At the 6th summit of the Conference on Interaction and Confidence-Building Measures in Asia (CICA) in Kazakhstan, Prime Minister Shehbaz Sharif once again offered peaceful relations with “all its neighbors, including India in particular,” stressing the need for both countries to fight poverty rather than each other, and work together to reduce joblessness amidst a dearth of resources. This is not the first time this wish has been expressed by a Pakistani leader. Let us not forget that Prime Minister Imran Khan also offered “normalization” to his Indian counterpart, Narendra Modi, after coming to power. That Khan was serious in peace efforts was signaled again when he got his assistant Moeed Yusuf to advise him on relations with India.

The question that arises, as it has arisen a number of times in the past, is: can India and Pakistan act as normal neighbors? This question was also asked by America’s well known scholar Stephen Cohen in his writings. He had thought that Khan actually wanted “normalization” with India by moving away from the unspoken “Kashmir revisionist” stance vis-à-vis India permanently adopted by Pakistan and highlighted by such incidents as the Mumbai terrorist attack of 2008 in which Pakistan’s infamous “non-state actors” were used. There was a time when India as a status quo power wanted Pakistan to join talks on bilateral “normalization,” but the Kashmir jihad was going in Pakistan’s favor and India was seen as being “under pressure.” When the two came to the negotiating table, India wanted to address the general theme of normalization first but stuck to “the precondition of Kashmir.”

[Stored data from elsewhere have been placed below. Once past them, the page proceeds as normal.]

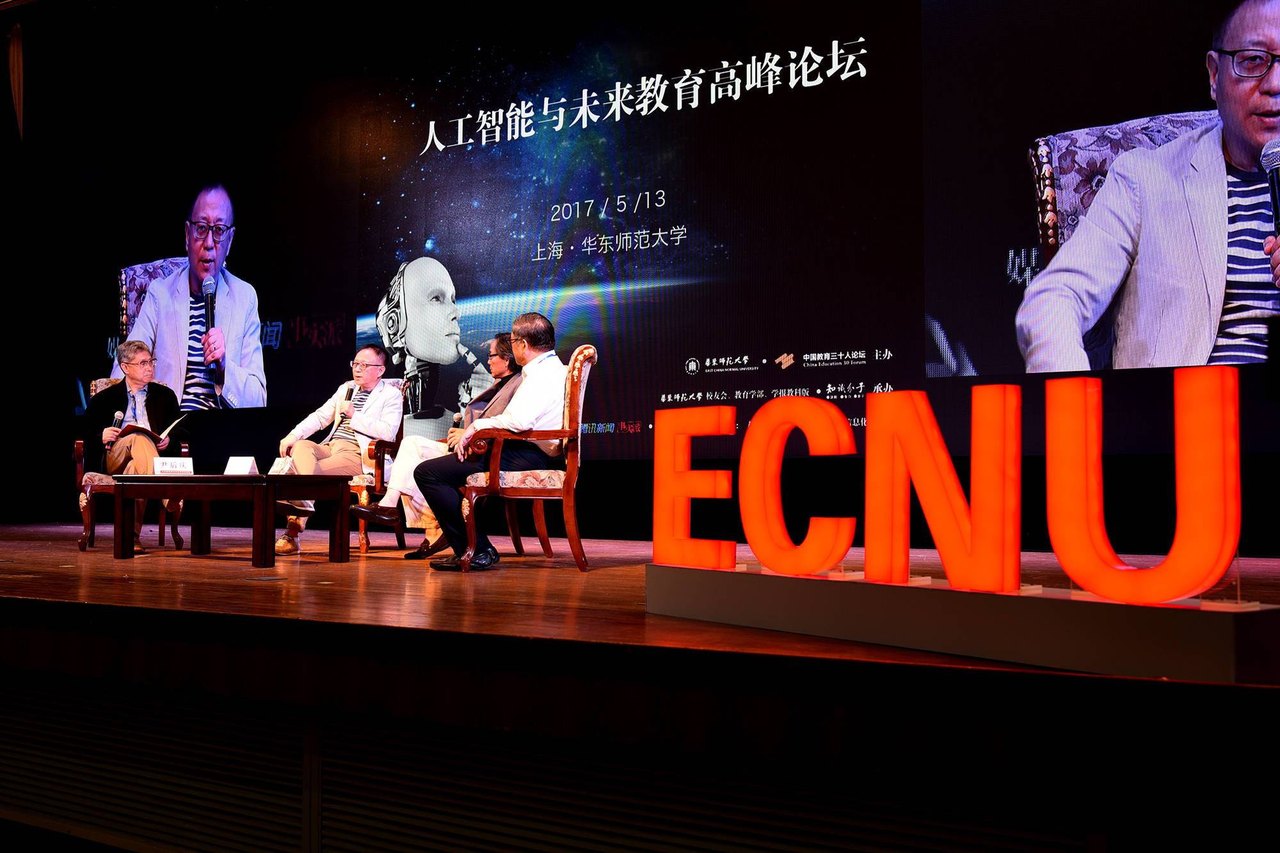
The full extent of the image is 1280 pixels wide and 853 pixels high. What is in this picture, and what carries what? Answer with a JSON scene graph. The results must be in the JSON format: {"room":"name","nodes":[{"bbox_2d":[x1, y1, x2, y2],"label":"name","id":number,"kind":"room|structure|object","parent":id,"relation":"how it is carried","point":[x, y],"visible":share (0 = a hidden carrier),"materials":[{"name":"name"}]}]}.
{"room":"event hall","nodes":[
{"label":"event hall","id":0,"kind":"room"},
{"bbox_2d":[362,328,520,552],"label":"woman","id":1,"kind":"object","parent":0,"point":[502,367],"visible":0.37},
{"bbox_2d":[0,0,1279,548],"label":"back wall","id":2,"kind":"structure","parent":0,"point":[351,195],"materials":[{"name":"black"}]},
{"bbox_2d":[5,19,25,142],"label":"curtain","id":3,"kind":"object","parent":2,"relation":"attached to","point":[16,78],"visible":0.98,"materials":[{"name":"fabric"}]},
{"bbox_2d":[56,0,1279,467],"label":"projection screen","id":4,"kind":"object","parent":2,"relation":"attached to","point":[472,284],"visible":0.95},
{"bbox_2d":[1,522,1279,852],"label":"stage","id":5,"kind":"structure","parent":0,"point":[386,642],"materials":[{"name":"brown wood"}]},
{"bbox_2d":[74,378,188,553],"label":"armchair","id":6,"kind":"object","parent":5,"relation":"on","point":[79,446],"visible":0.32,"materials":[{"name":"brown wood"}]},
{"bbox_2d":[85,338,186,549],"label":"man","id":7,"kind":"object","parent":6,"relation":"on","point":[134,372],"visible":0.73},
{"bbox_2d":[108,410,123,440],"label":"microphone","id":8,"kind":"object","parent":7,"relation":"in","point":[118,414],"visible":0.76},
{"bbox_2d":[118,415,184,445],"label":"book","id":9,"kind":"object","parent":7,"relation":"in","point":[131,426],"visible":0.56,"materials":[{"name":"paper"}]},
{"bbox_2d":[113,472,351,564],"label":"coffee table","id":10,"kind":"object","parent":5,"relation":"on","point":[281,480],"visible":0.98,"materials":[{"name":"brown wood"}]},
{"bbox_2d":[153,456,195,474],"label":"name card","id":11,"kind":"object","parent":10,"relation":"on","point":[166,466],"visible":0.99,"materials":[{"name":"white paper"}]},
{"bbox_2d":[224,455,258,475],"label":"name card","id":12,"kind":"object","parent":10,"relation":"on","point":[246,468],"visible":0.99,"materials":[{"name":"white paper"}]},
{"bbox_2d":[268,456,295,474],"label":"name card","id":13,"kind":"object","parent":10,"relation":"on","point":[279,468],"visible":0.94,"materials":[{"name":"white paper"}]},
{"bbox_2d":[342,376,406,551],"label":"armchair","id":14,"kind":"object","parent":5,"relation":"on","point":[364,525],"visible":0.32,"materials":[{"name":"brown wood"}]},
{"bbox_2d":[274,344,399,552],"label":"man","id":15,"kind":"object","parent":14,"relation":"on","point":[372,369],"visible":0.86},
{"bbox_2d":[335,385,355,425],"label":"microphone","id":16,"kind":"object","parent":15,"relation":"in","point":[349,393],"visible":0.73,"materials":[{"name":"black"}]},
{"bbox_2d":[452,344,597,572],"label":"armchair","id":17,"kind":"object","parent":5,"relation":"on","point":[575,396],"visible":0.73,"materials":[{"name":"brown wood"}]},
{"bbox_2d":[421,314,566,573],"label":"man","id":18,"kind":"object","parent":17,"relation":"on","point":[539,404],"visible":0.87},
{"bbox_2d":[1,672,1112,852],"label":"stage front","id":19,"kind":"object","parent":5,"relation":"in","point":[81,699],"visible":0.98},
{"bbox_2d":[641,561,1278,683],"label":"sign base","id":20,"kind":"object","parent":5,"relation":"on","point":[850,595],"visible":0.94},
{"bbox_2d":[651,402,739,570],"label":"letter","id":21,"kind":"object","parent":20,"relation":"on","point":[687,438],"visible":0.98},
{"bbox_2d":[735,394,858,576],"label":"letter","id":22,"kind":"object","parent":20,"relation":"on","point":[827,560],"visible":0.97,"materials":[{"name":"orange plastic"}]},
{"bbox_2d":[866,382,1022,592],"label":"letter","id":23,"kind":"object","parent":20,"relation":"on","point":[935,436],"visible":0.98,"materials":[{"name":"orange plastic"}]},
{"bbox_2d":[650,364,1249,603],"label":"letter sign","id":24,"kind":"object","parent":20,"relation":"on","point":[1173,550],"visible":0.99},
{"bbox_2d":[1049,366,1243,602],"label":"letter","id":25,"kind":"object","parent":20,"relation":"on","point":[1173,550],"visible":0.99,"materials":[{"name":"orange plastic"}]}
]}

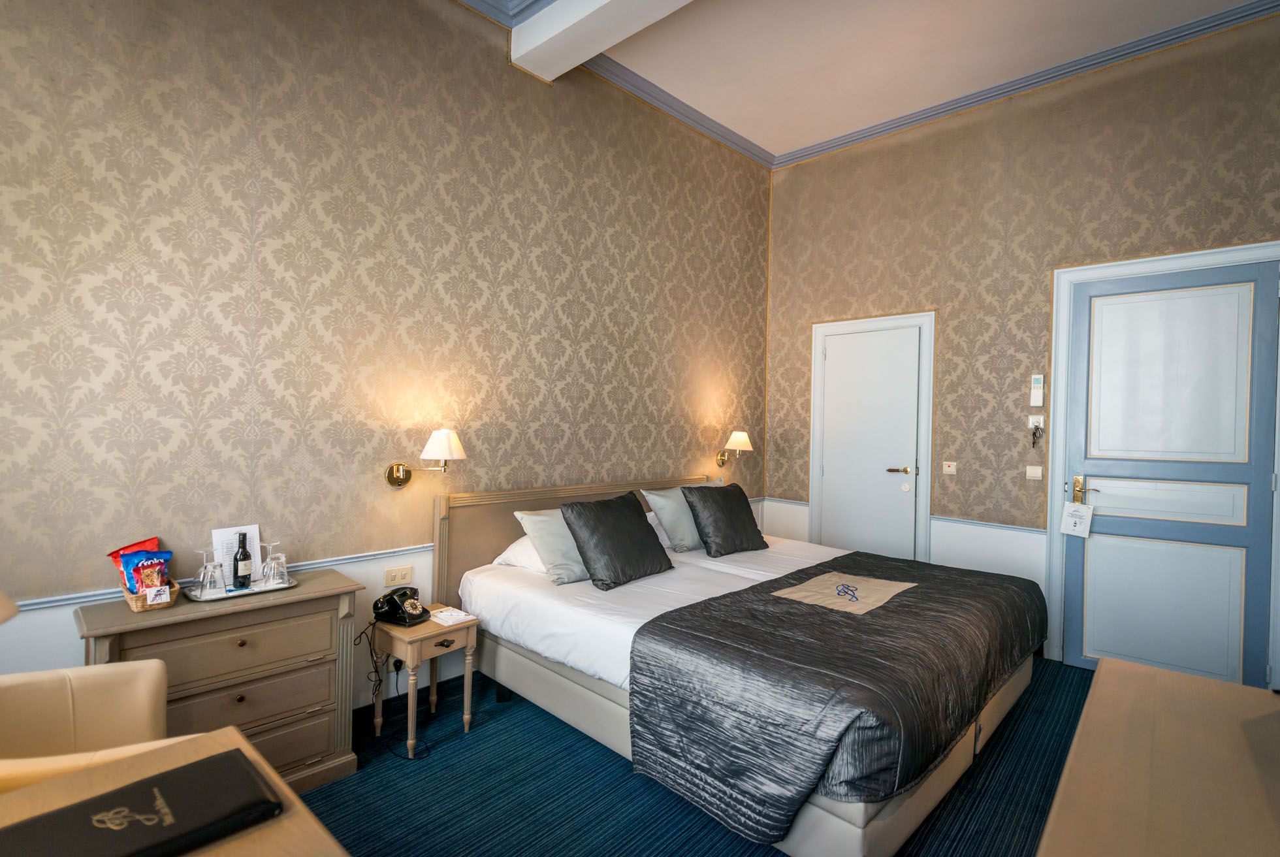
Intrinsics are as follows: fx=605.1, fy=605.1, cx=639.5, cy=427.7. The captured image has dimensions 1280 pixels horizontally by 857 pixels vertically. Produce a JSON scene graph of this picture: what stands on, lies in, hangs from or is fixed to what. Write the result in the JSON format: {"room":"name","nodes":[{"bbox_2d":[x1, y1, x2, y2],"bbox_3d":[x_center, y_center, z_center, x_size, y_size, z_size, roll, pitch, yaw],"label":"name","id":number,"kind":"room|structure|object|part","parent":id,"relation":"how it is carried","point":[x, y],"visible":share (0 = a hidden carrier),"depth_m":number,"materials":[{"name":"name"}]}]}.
{"room":"bedroom","nodes":[
{"label":"bedroom","id":0,"kind":"room"},
{"bbox_2d":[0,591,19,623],"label":"lampshade","id":1,"kind":"object","parent":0,"point":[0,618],"visible":0.98,"depth_m":1.10,"materials":[{"name":"beige fabric"}]},
{"bbox_2d":[0,0,771,705],"bbox_3d":[-0.782,-0.408,3.301,0.161,3.577,5.281,1,1,43],"label":"left wall","id":2,"kind":"structure","parent":0,"point":[381,493],"depth_m":2.62,"materials":[{"name":"beige paper"}]},
{"bbox_2d":[1,543,436,611],"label":"dado rail","id":3,"kind":"object","parent":2,"relation":"attached to","point":[379,556],"visible":0.41,"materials":[{"name":"blue paint"}]},
{"bbox_2d":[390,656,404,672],"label":"power socket","id":4,"kind":"object","parent":2,"relation":"attached to","point":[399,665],"visible":0.66,"depth_m":2.84,"materials":[{"name":"plastic"}]},
{"bbox_2d":[383,565,412,586],"bbox_3d":[-1.141,0.699,2.858,0.011,0.076,0.118,1,1,43],"label":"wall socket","id":5,"kind":"object","parent":2,"relation":"attached to","point":[404,575],"visible":0.98,"depth_m":2.85,"materials":[{"name":"plastic"}]},
{"bbox_2d":[385,427,466,486],"bbox_3d":[-0.995,0.148,2.843,0.327,0.287,0.272,1,1,43],"label":"wall lamp","id":6,"kind":"object","parent":2,"relation":"attached to","point":[444,441],"visible":0.99,"depth_m":2.80,"materials":[{"name":"gold metal"}]},
{"bbox_2d":[715,429,752,466],"bbox_3d":[0.721,0.158,4.612,0.276,0.290,0.190,1,1,43],"label":"wall lamp","id":7,"kind":"object","parent":2,"relation":"attached to","point":[740,435],"visible":0.99,"depth_m":4.55,"materials":[{"name":"gold metal"}]},
{"bbox_2d":[304,653,1089,856],"bbox_3d":[0.461,1.418,1.826,4.115,0.101,5.418,1,1,43],"label":"floor","id":8,"kind":"structure","parent":0,"point":[599,757],"depth_m":2.24,"materials":[{"name":"carpet"}]},
{"bbox_2d":[0,657,176,795],"bbox_3d":[-1.392,0.956,1.321,0.629,0.783,0.653,1,1,-20],"label":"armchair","id":9,"kind":"object","parent":8,"relation":"on","point":[144,685],"visible":0.58,"depth_m":1.50,"materials":[{"name":"beige leather"}]},
{"bbox_2d":[0,726,353,856],"bbox_3d":[-0.781,1.000,0.565,1.010,0.752,0.952,1,1,43],"label":"desk","id":10,"kind":"object","parent":8,"relation":"on","point":[246,748],"visible":0.55,"depth_m":1.00,"materials":[{"name":"brown wood"}]},
{"bbox_2d":[0,748,285,856],"bbox_3d":[-0.765,0.591,0.897,0.213,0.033,0.351,1,1,43],"label":"black folder","id":11,"kind":"object","parent":10,"relation":"on","point":[231,757],"visible":1,"depth_m":0.91,"materials":[{"name":"black leather"}]},
{"bbox_2d":[77,568,364,789],"bbox_3d":[-1.482,0.975,2.194,0.376,0.734,0.794,1,1,43],"label":"chest of drawers","id":12,"kind":"object","parent":8,"relation":"on","point":[113,618],"visible":0.65,"depth_m":2.13,"materials":[{"name":"brown wood"}]},
{"bbox_2d":[119,576,178,611],"bbox_3d":[-1.708,0.573,2.108,0.233,0.067,0.138,1,1,43],"label":"wicker basket","id":13,"kind":"object","parent":12,"relation":"on","point":[138,608],"visible":0.6,"depth_m":2.05,"materials":[{"name":"brown wicker"}]},
{"bbox_2d":[105,536,159,587],"bbox_3d":[-1.795,0.502,2.159,0.115,0.195,0.135,1,1,19],"label":"snack bag","id":14,"kind":"object","parent":13,"relation":"in","point":[116,560],"visible":0.39,"depth_m":2.15,"materials":[{"name":"red plastic"}]},
{"bbox_2d":[120,549,172,596],"bbox_3d":[-1.721,0.525,2.122,0.095,0.170,0.126,1,1,17],"label":"snack bag","id":15,"kind":"object","parent":13,"relation":"in","point":[144,565],"visible":0.8,"depth_m":2.11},
{"bbox_2d":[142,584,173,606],"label":"small card","id":16,"kind":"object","parent":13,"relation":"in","point":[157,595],"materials":[{"name":"white paper"}]},
{"bbox_2d":[180,574,301,602],"bbox_3d":[-1.501,0.605,2.301,0.206,0.019,0.364,1,1,43],"label":"tray","id":17,"kind":"object","parent":12,"relation":"on","point":[243,593],"visible":0.59,"depth_m":2.25,"materials":[{"name":"silver metal"}]},
{"bbox_2d":[194,546,222,595],"bbox_3d":[-1.605,0.529,2.242,0.080,0.164,0.080,1,1,43],"label":"wine glass","id":18,"kind":"object","parent":17,"relation":"on","point":[204,553],"visible":0.98,"depth_m":2.22,"materials":[{"name":"clear glass"}]},
{"bbox_2d":[211,525,262,582],"bbox_3d":[-1.575,0.509,2.381,0.093,0.228,0.158,1,1,43],"label":"menu card","id":19,"kind":"object","parent":17,"relation":"on","point":[226,560],"visible":0.5,"depth_m":2.37,"materials":[{"name":"white paper"}]},
{"bbox_2d":[232,531,252,587],"bbox_3d":[-1.533,0.509,2.330,0.061,0.217,0.061,1,1,31],"label":"wine bottle","id":20,"kind":"object","parent":17,"relation":"on","point":[246,578],"visible":0.99,"depth_m":2.31,"materials":[{"name":"glass"}]},
{"bbox_2d":[260,540,288,585],"bbox_3d":[-1.427,0.529,2.362,0.086,0.154,0.086,1,1,43],"label":"wine glass","id":21,"kind":"object","parent":17,"relation":"on","point":[281,558],"visible":0.98,"depth_m":2.34,"materials":[{"name":"clear glass"}]},
{"bbox_2d":[368,608,479,756],"bbox_3d":[-0.965,1.113,2.696,0.366,0.491,0.350,1,1,43],"label":"nightstand","id":22,"kind":"object","parent":8,"relation":"on","point":[411,648],"visible":0.8,"depth_m":2.61,"materials":[{"name":"brown wood"}]},
{"bbox_2d":[373,585,427,625],"bbox_3d":[-1.057,0.787,2.694,0.204,0.127,0.172,1,1,27],"label":"telephone","id":23,"kind":"object","parent":22,"relation":"on","point":[414,618],"visible":0.99,"depth_m":2.67,"materials":[{"name":"black plastic"}]},
{"bbox_2d":[355,615,432,757],"bbox_3d":[-1.081,1.113,2.640,0.277,0.443,0.351,1,1,-15],"label":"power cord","id":24,"kind":"object","parent":23,"relation":"attached to","point":[396,671],"visible":0.91,"depth_m":2.69,"materials":[{"name":"black plastic"}]},
{"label":"drawer pull","id":25,"kind":"part","parent":22,"relation":"part of","materials":[{"name":"brown metal"}]},
{"bbox_2d":[428,606,475,625],"bbox_3d":[-0.856,0.847,2.736,0.164,0.020,0.143,1,1,43],"label":"notepad","id":26,"kind":"object","parent":22,"relation":"on","point":[459,613],"visible":0.99,"depth_m":2.71,"materials":[{"name":"white paper"}]},
{"bbox_2d":[437,474,1046,856],"bbox_3d":[0.487,0.859,2.958,2.348,1.017,1.941,1,1,43],"label":"bed","id":27,"kind":"object","parent":8,"relation":"on","point":[855,835],"visible":0.85,"depth_m":2.37,"materials":[{"name":"fabric"}]},
{"bbox_2d":[491,534,548,574],"bbox_3d":[-0.415,0.658,3.301,0.426,0.177,0.667,1,1,43],"label":"white pillow","id":28,"kind":"object","parent":27,"relation":"on","point":[507,553],"visible":0.27,"depth_m":3.09,"materials":[{"name":"white fabric"}]},
{"bbox_2d":[513,505,589,583],"bbox_3d":[-0.289,0.583,3.140,0.631,0.336,0.359,1,1,-37],"label":"pillow","id":29,"kind":"object","parent":27,"relation":"on","point":[529,520],"visible":0.58,"depth_m":2.96,"materials":[{"name":"fabric"}]},
{"bbox_3d":[-0.287,0.849,3.938,0.228,0.997,1.760,1,1,43],"label":"headboard","id":30,"kind":"part","parent":27,"relation":"part of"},
{"bbox_2d":[558,489,673,589],"bbox_3d":[-0.111,0.551,3.086,0.333,0.400,0.595,1,1,43],"label":"black cushion","id":31,"kind":"object","parent":27,"relation":"on","point":[627,520],"visible":1,"depth_m":2.96,"materials":[{"name":"fabric"}]},
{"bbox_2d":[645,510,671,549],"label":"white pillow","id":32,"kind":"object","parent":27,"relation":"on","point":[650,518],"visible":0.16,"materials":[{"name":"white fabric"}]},
{"bbox_2d":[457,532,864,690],"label":"white duvet","id":33,"kind":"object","parent":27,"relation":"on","point":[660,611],"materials":[{"name":"white fabric"}]},
{"bbox_2d":[643,486,705,552],"bbox_3d":[0.333,0.560,3.801,0.323,0.363,0.609,1,1,43],"label":"pillow","id":34,"kind":"object","parent":27,"relation":"on","point":[685,520],"visible":0.73,"depth_m":3.62,"materials":[{"name":"grey fabric"}]},
{"bbox_2d":[680,483,768,557],"bbox_3d":[0.518,0.552,3.690,0.517,0.389,0.323,1,1,-37],"label":"dark cushion","id":35,"kind":"object","parent":27,"relation":"on","point":[737,513],"visible":1,"depth_m":3.58,"materials":[{"name":"fabric"}]},
{"bbox_2d":[621,550,1044,845],"bbox_3d":[0.980,0.994,2.595,0.984,0.468,1.984,1,1,43],"label":"bed runner","id":36,"kind":"object","parent":27,"relation":"on","point":[908,598],"visible":0.95,"depth_m":2.03,"materials":[{"name":"black fabric"}]},
{"bbox_2d":[769,570,916,614],"bbox_3d":[0.956,0.762,2.860,0.473,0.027,0.621,1,1,43],"label":"cloth","id":37,"kind":"object","parent":36,"relation":"on","point":[800,595],"visible":0.98,"depth_m":2.81,"materials":[{"name":"beige fabric"}]},
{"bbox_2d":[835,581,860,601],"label":"logo","id":38,"kind":"object","parent":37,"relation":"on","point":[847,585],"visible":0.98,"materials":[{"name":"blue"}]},
{"bbox_2d":[1033,656,1279,856],"bbox_3d":[0.976,1.018,0.924,0.556,0.770,1.512,1,1,43],"label":"wooden desk","id":39,"kind":"object","parent":8,"relation":"on","point":[1098,680],"visible":1,"depth_m":1.10,"materials":[{"name":"brown wood"}]},
{"bbox_2d":[449,0,1272,162],"bbox_3d":[0.752,-2.143,1.749,4.212,0.109,5.450,1,1,43],"label":"ceiling","id":40,"kind":"structure","parent":0,"point":[827,128],"depth_m":3.71,"materials":[{"name":"white paint"}]},
{"bbox_2d":[510,0,692,81],"bbox_3d":[0.815,-2.063,2.023,3.945,0.235,0.284,1,1,43],"label":"ceiling beam","id":41,"kind":"structure","parent":40,"relation":"attached to","point":[609,38],"depth_m":3.05,"materials":[{"name":"white paint"}]},
{"bbox_2d":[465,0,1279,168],"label":"crown molding","id":42,"kind":"structure","parent":40,"relation":"attached to","point":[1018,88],"depth_m":3.46,"materials":[{"name":"paint"}]},
{"bbox_2d":[764,9,1279,678],"bbox_3d":[2.415,-0.399,3.882,3.627,3.593,0.165,1,1,43],"label":"right wall","id":43,"kind":"structure","parent":0,"point":[820,166],"depth_m":3.88,"materials":[{"name":"beige paper"}]},
{"bbox_2d":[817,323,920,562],"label":"white door","id":44,"kind":"structure","parent":43,"relation":"in","point":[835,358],"depth_m":4.49,"materials":[{"name":"white paint"}]},
{"bbox_3d":[1.868,0.313,4.381,0.162,0.063,0.113,1,1,43],"label":"door handle","id":45,"kind":"part","parent":44,"relation":"part of","materials":[{"name":"gold metal"}]},
{"bbox_2d":[807,310,935,566],"bbox_3d":[1.705,0.282,4.506,0.913,2.193,0.113,1,1,43],"label":"door frame","id":46,"kind":"structure","parent":43,"relation":"attached to","point":[812,430],"depth_m":4.40,"materials":[{"name":"white paint"}]},
{"bbox_2d":[941,460,957,474],"bbox_3d":[2.095,0.267,4.095,0.091,0.086,0.018,1,1,43],"label":"light switch","id":47,"kind":"object","parent":43,"relation":"attached to","point":[950,468],"visible":0.97,"depth_m":4.09,"materials":[{"name":"white plastic"}]},
{"bbox_2d":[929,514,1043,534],"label":"dado rail","id":48,"kind":"object","parent":43,"relation":"attached to","point":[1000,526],"visible":0.67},
{"bbox_2d":[1025,464,1042,479],"bbox_3d":[2.426,0.274,3.721,0.089,0.087,0.014,1,1,43],"label":"light switch","id":49,"kind":"object","parent":43,"relation":"attached to","point":[1033,471],"visible":0.97,"depth_m":3.72,"materials":[{"name":"white plastic"}]},
{"bbox_2d":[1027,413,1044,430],"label":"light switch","id":50,"kind":"object","parent":43,"relation":"attached to","point":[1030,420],"visible":0.92,"depth_m":3.68,"materials":[{"name":"white plastic"}]},
{"bbox_2d":[1029,421,1044,446],"bbox_3d":[2.392,0.038,3.646,0.064,0.154,0.050,1,1,43],"label":"key bunch","id":51,"kind":"object","parent":50,"relation":"hanging from","point":[1036,433],"visible":0.98,"depth_m":3.64,"materials":[{"name":"silver metal"}]},
{"bbox_2d":[1029,373,1044,406],"bbox_3d":[2.441,-0.230,3.722,0.068,0.196,0.029,1,1,43],"label":"remote control","id":52,"kind":"object","parent":43,"relation":"attached to","point":[1040,381],"visible":0.99,"depth_m":3.71,"materials":[{"name":"white plastic"}]},
{"bbox_2d":[1047,239,1279,679],"bbox_3d":[2.919,0.242,3.303,1.064,2.334,0.150,1,1,43],"label":"door frame","id":53,"kind":"structure","parent":43,"relation":"attached to","point":[1055,573],"depth_m":3.55,"materials":[{"name":"white paint"}]},
{"bbox_2d":[1059,257,1279,693],"bbox_3d":[2.865,0.278,3.263,0.919,2.266,0.098,1,1,43],"label":"door","id":54,"kind":"structure","parent":43,"relation":"in","point":[1090,556],"depth_m":3.27,"materials":[{"name":"paint"}]},
{"bbox_2d":[1060,501,1094,537],"bbox_3d":[2.488,0.518,3.449,0.154,0.190,0.055,1,1,43],"label":"paper tag","id":55,"kind":"object","parent":54,"relation":"hanging from","point":[1070,518],"visible":0.99,"depth_m":3.44,"materials":[{"name":"white paper"}]},
{"bbox_3d":[2.561,0.377,3.492,0.150,0.163,0.077,1,1,43],"label":"brass lever handle","id":56,"kind":"part","parent":54,"relation":"part of","materials":[{"name":"gold metal"}]},
{"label":"panel","id":57,"kind":"part","parent":54,"relation":"part of","materials":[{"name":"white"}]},
{"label":"panel","id":58,"kind":"part","parent":54,"relation":"part of","materials":[{"name":"white paint"}]},
{"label":"panel","id":59,"kind":"part","parent":54,"relation":"part of","materials":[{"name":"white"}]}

Indian concessions were thought of because the covert jihad in Kashmir was still a concern, though it started to slump towards the end of the 1990s. But today the scenario is different and India, economically much better off than flood-stricken Pakistan, is in with the U.S. taking steps to bring China under pressure in the Eastern Pacific. Towards the end of the 1990s both India and Pakistan had felt the pressure of making a compromise on the “core issue” but this phase was ended by the change of government in Pakistan in 1999. Again, a revival of this phase by General Musharraf in 2001 had come to nothing because neither he nor the BJP government was fully in control at home to undertake the kind of statesmanship that was required for a “compromise.”

General Musharraf’s rule in Pakistan wavered between pacifism and hostility towards India. His foreign minister Khurshid Mehmood Kasuri (2002-2007) was probably the most intellectually equipped politician to undertake the policy of normalization with India. Today, things are different. Pakistan is internally jolted by the Imran Khan phenomenon and even if India feels inclined to ”normalize,” it might be persuaded to wait and see how Pakistan gets out of its many internal and foreign policy problems before it talks peace. Prime Minister Sharif might be looked at with favor in Kazakhstan but his status in Pakistan awaits better conditions, where he can feel empowered to talk peace with India even while politically disadvantaged at home.